What to work on: Take each line of the entries below that contains "pinky" and copy it.

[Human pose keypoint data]
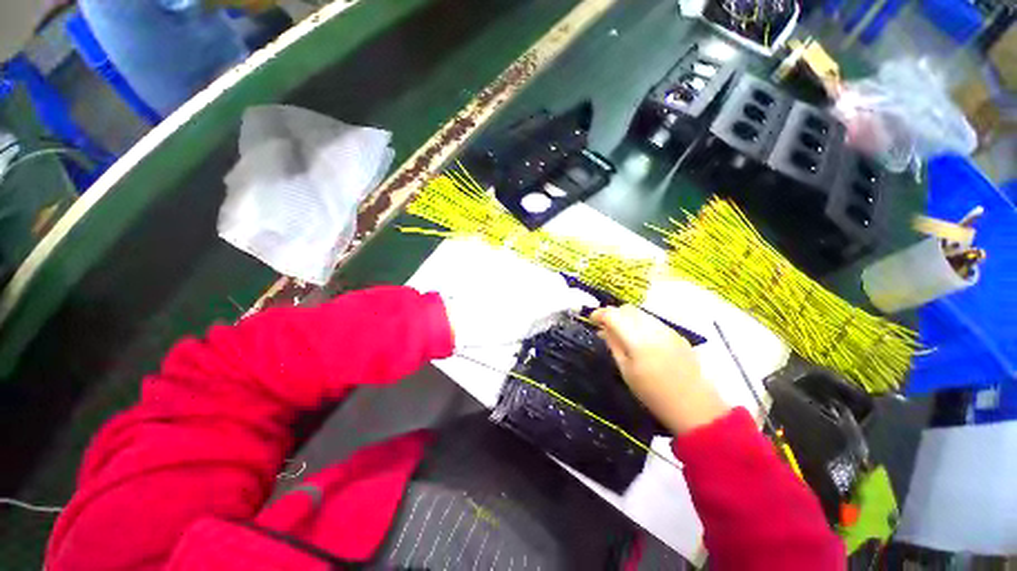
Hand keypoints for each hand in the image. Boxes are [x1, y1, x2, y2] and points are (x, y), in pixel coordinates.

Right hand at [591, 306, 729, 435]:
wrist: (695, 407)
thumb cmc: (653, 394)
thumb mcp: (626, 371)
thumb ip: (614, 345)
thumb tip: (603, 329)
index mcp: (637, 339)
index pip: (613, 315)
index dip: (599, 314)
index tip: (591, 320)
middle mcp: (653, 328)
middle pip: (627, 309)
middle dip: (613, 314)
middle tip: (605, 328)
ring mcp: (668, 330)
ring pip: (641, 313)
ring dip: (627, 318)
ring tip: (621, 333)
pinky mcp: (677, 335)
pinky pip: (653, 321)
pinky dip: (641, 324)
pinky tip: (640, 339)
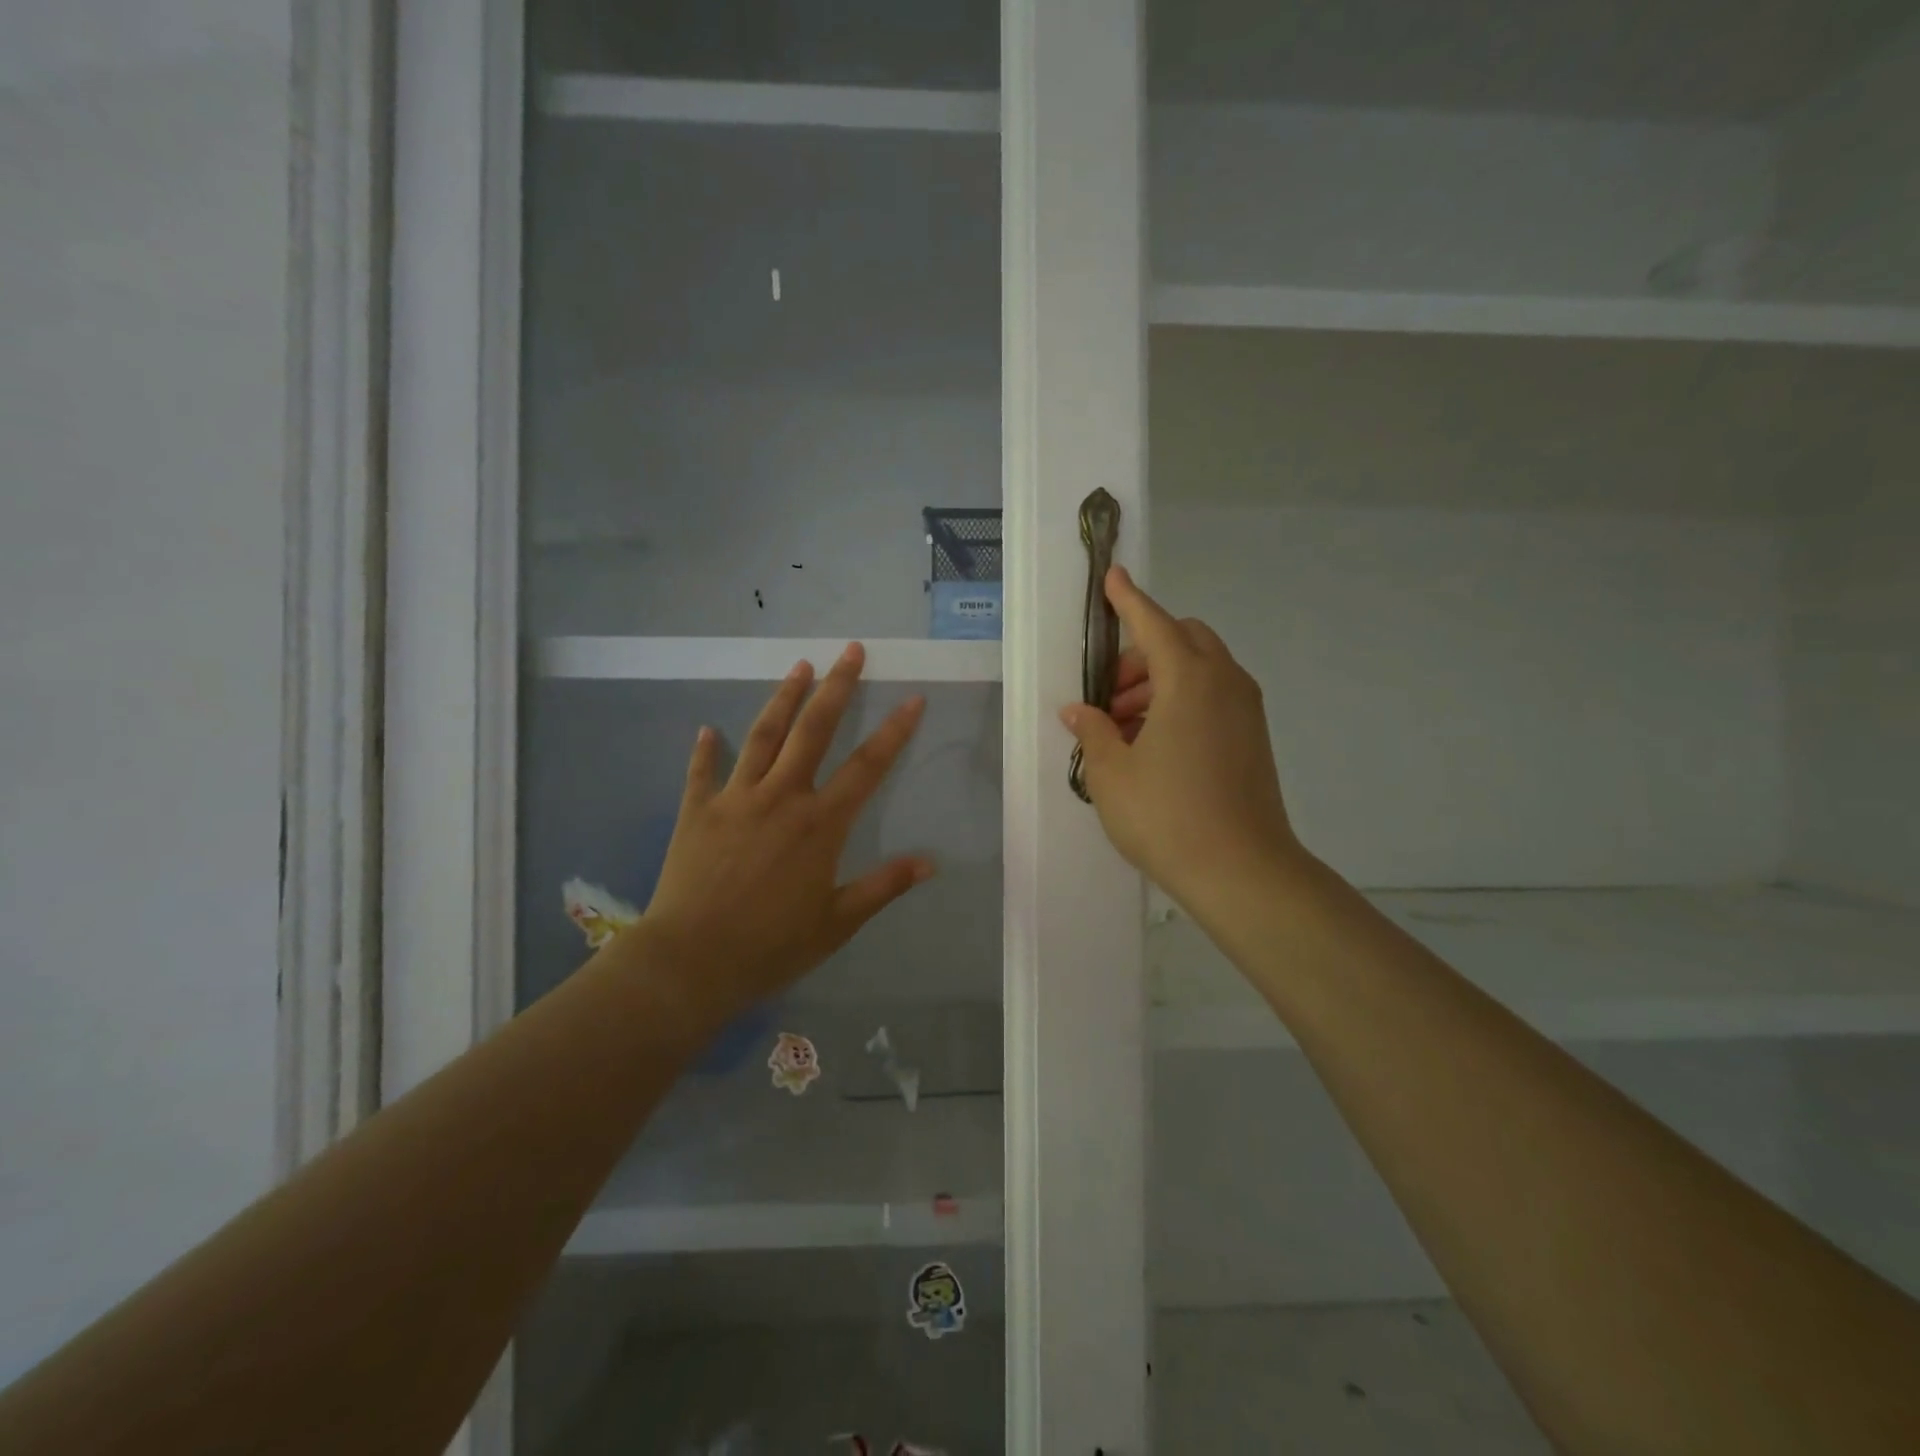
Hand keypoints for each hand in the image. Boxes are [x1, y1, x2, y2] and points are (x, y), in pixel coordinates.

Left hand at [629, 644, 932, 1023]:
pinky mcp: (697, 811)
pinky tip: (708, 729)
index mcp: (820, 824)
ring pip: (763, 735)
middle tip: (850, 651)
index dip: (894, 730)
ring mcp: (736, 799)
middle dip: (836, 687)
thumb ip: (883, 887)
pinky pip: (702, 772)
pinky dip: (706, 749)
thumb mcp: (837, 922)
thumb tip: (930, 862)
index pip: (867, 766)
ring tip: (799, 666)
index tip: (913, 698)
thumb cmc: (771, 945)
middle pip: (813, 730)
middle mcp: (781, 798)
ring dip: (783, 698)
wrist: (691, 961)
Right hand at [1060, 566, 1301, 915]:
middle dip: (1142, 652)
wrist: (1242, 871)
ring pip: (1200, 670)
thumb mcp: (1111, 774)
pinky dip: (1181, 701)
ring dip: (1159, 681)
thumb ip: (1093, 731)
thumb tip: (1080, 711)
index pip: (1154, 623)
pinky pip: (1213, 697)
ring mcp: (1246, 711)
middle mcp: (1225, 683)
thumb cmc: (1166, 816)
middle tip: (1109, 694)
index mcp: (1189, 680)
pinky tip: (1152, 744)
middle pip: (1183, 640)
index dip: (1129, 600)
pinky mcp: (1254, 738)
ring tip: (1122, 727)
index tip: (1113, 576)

Exercise answer:
pinky mcp: (677, 335)
pinky pip: (653, 321)
pinky dip: (641, 324)
pinky tip: (640, 339)
pinky mcp: (697, 811)
pinky tip: (708, 729)
pinky pip: (702, 772)
pinky dip: (706, 749)
pinky dip: (1181, 701)
pinky pip: (1213, 697)
pinky tip: (1152, 744)
pinky mcp: (1254, 738)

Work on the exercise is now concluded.